Geçip Giden Bayramın Görünmeyen Yüzü…
Bayramınız mübarek olsun!
Sizlerin de efendim!
Nasılsınız?
İyiyim teşekkür ederim, ya siz?
Bende iyiyim…
Bayram boyunca bu tip cümleler defalarca dillerde döner durur!
Aksini hiç duyamazsınız!
Face ler,
Vassaplar,
Mesajlar bu cümlelerin yazılı olduğu söz ve görsellerle dolar taşar.
herkeste muazzam bir duyarlılık! İzlenimi vardır.
hassasiyet had safhadadır!
Herkes birbirlerini tebrikler eder,
Gereğini yapmasalar da, "Nasılsınız" diye sorarlar.
O gün,
En güzel bayram metinlerini bulma,
En güzel bayram görselleri buluşturma günüdür adeta.
Bütün bunlar işin edebiyat kısmıdır aslında!
İşin samimi göstergesi;
Bayramlıkları giydirilmiş yanakları al al çocukların ellerinde torbaları ile heyecanla bayram şekeri toplama geleneğini sürdürme çabalarıdır.
Dayımın aldığı ilk iskarpin ayakkabımla bayram sabahına kadar yatmamdır.
Çocukların harçlık peşinde koşmalarıdır.
Küçüklerin büyüklerin ellerini öpmeleridir,
Kabirlerin ziyaret edilmeleridir.
Bütün bunlar bayramın görünen yüzüdür.
***
Bayramların bir de görünmeyen yüzü vardır ki;
Bu yüzde,
Hüzünler katmerleşir.
Anılar depreşir.
Özlemler derinleşir .
Gözler sulanır.
Misal O gün;
Şehitler'in;
Eşleri,
Yetimleri,
Anneleri,
Babaları,
Kardeşleri sizce nasıl olurlar!
Ya çadırlarında yanlarında olmayan evlatlarına, için için ağlayan Diyarbakır anneleri!
Ya pek çok sevdiklerini kaybetmiş acılarla dolu depremzedeler!

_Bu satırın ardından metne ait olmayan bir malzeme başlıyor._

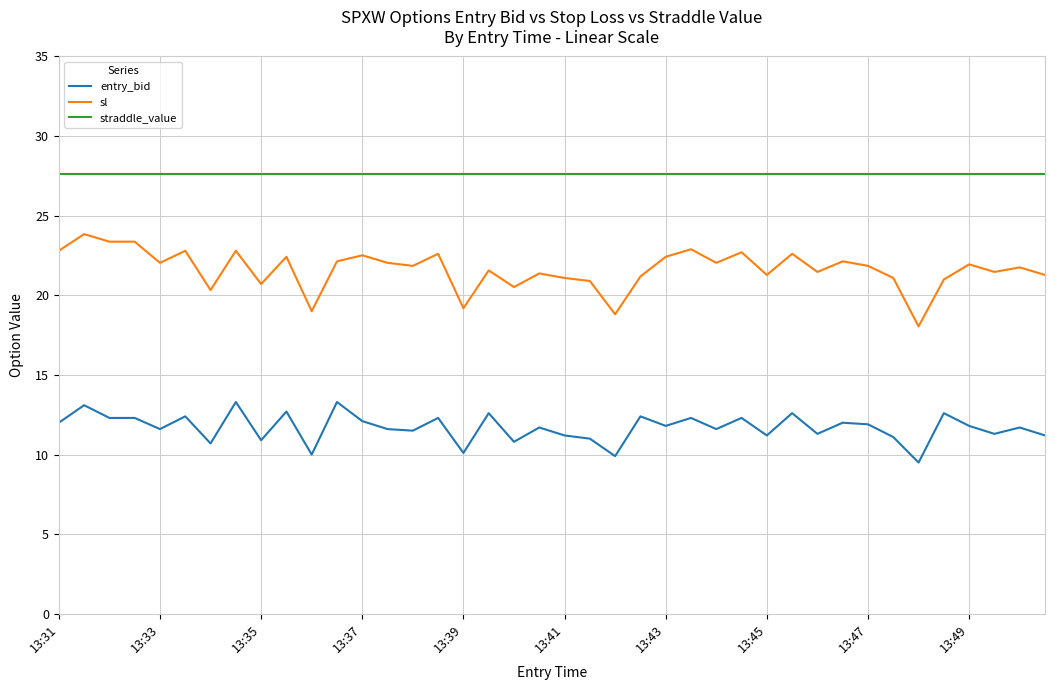

True or false: sl and entry_bid intersect in this chart.

False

Ya huzur evlerinde bulunan ve şefkat bekleyen kimsesiz yaşlılar!
Ya çocuk yuvalarındaki kimsesiz çocukların gözlerindeki yalnızlık!
İşinden olmuş, çocuklarına bir şey alamayan babalar!
Ya birbirlerine haksızlık yapmış konuşmayan insanlar!
Yıllarca mirası paylaşamayan birbirlerine duyarsız ve acımasız kardeşler!
İrtibatı kesmiş akrabalar…
***
Bayramlar bu görünmeyen yüzde ızdıraptır.